GOAL OF THE EXERCISE: In the text of every row, swap "のイラスト" for "の画像" and keep all other text the same. Do not include the pictures in your answer.

Stored items:
┏━━

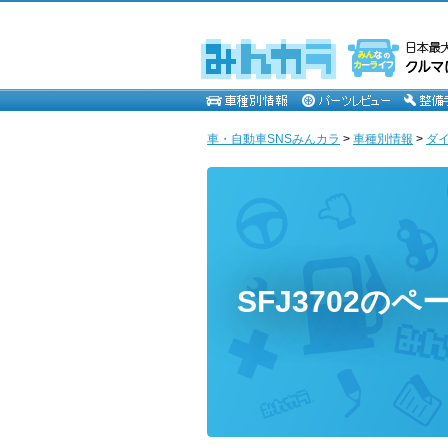
車・自動車SNSみんカラ
>
車種別情報
>
ダ
SFJ3702のペ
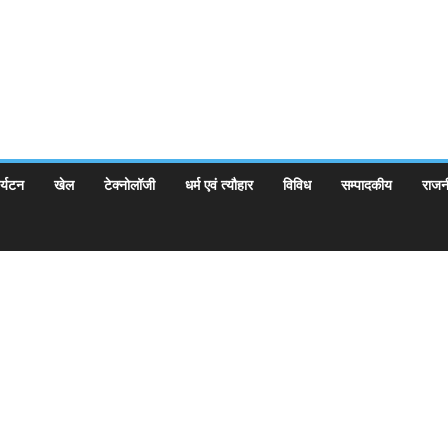
र्यटन
खेल
टेक्नोलॉजी
धर्म एवं त्यौहार
विविध
सम्पादकीय
राजन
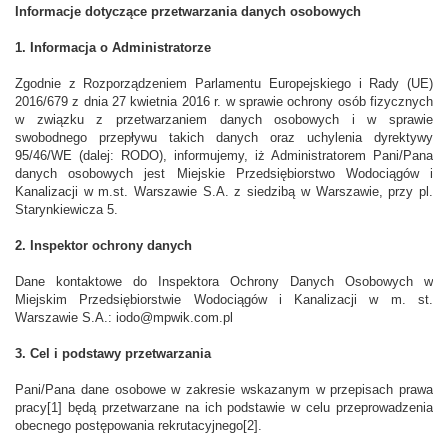
Informacje dotyczące przetwarzania danych osobowych
1. Informacja o Administratorze
Zgodnie z Rozporządzeniem Parlamentu Europejskiego i Rady (UE)
2016/679 z dnia 27 kwietnia 2016 r. w sprawie ochrony osób fizycznych
w związku z przetwarzaniem danych osobowych i w sprawie
swobodnego przepływu takich danych oraz uchylenia dyrektywy
95/46/WE (dalej: RODO), informujemy, iż Administratorem Pani/Pana
danych osobowych jest Miejskie Przedsiębiorstwo Wodociągów i
Kanalizacji w m.st. Warszawie S.A. z siedzibą w Warszawie, przy pl.
Starynkiewicza 5.
2. Inspektor ochrony danych
Dane kontaktowe do Inspektora Ochrony Danych Osobowych w
Miejskim Przedsiębiorstwie Wodociągów i Kanalizacji w m. st.
Warszawie S.A.: iodo@mpwik.com.pl
3. Cel i podstawy przetwarzania
Pani/Pana dane osobowe w zakresie wskazanym w przepisach prawa
pracy[1] będą przetwarzane na ich podstawie w celu przeprowadzenia
obecnego postępowania rekrutacyjnego[2].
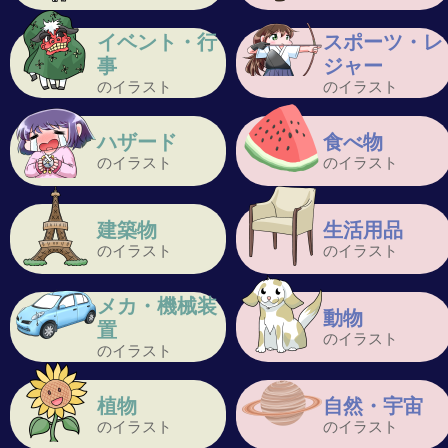
イベント・行
スポーツ・レ
事
ジャー
のイラスト
のイラスト
ハザード
食べ物
のイラスト
のイラスト
建築物
生活用品
のイラスト
のイラスト
メカ・機械装
動物
置
のイラスト
のイラスト
植物
自然・宇宙
のイラスト
のイラスト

┗━━

WRITTEN SOLUTION:
車・自動車SNSみんカラ
>
車種別情報
>
ダ
SFJ3702のペ
र्यटन
खेल
टेक्नोलॉजी
धर्म एवं त्यौहार
विविध
सम्पादकीय
राजन
Informacje dotyczące przetwarzania danych osobowych
1. Informacja o Administratorze
Zgodnie z Rozporządzeniem Parlamentu Europejskiego i Rady (UE)
2016/679 z dnia 27 kwietnia 2016 r. w sprawie ochrony osób fizycznych
w związku z przetwarzaniem danych osobowych i w sprawie
swobodnego przepływu takich danych oraz uchylenia dyrektywy
95/46/WE (dalej: RODO), informujemy, iż Administratorem Pani/Pana
danych osobowych jest Miejskie Przedsiębiorstwo Wodociągów i
Kanalizacji w m.st. Warszawie S.A. z siedzibą w Warszawie, przy pl.
Starynkiewicza 5.
2. Inspektor ochrony danych
Dane kontaktowe do Inspektora Ochrony Danych Osobowych w
Miejskim Przedsiębiorstwie Wodociągów i Kanalizacji w m. st.
Warszawie S.A.: iodo@mpwik.com.pl
3. Cel i podstawy przetwarzania
Pani/Pana dane osobowe w zakresie wskazanym w przepisach prawa
pracy[1] będą przetwarzane na ich podstawie w celu przeprowadzenia
obecnego postępowania rekrutacyjnego[2].
イベント・行
スポーツ・レ
事
ジャー
の画像
の画像
ハザード
食べ物
の画像
の画像
建築物
生活用品
の画像
の画像
メカ・機械装
動物
置
の画像
の画像
植物
自然・宇宙
の画像
の画像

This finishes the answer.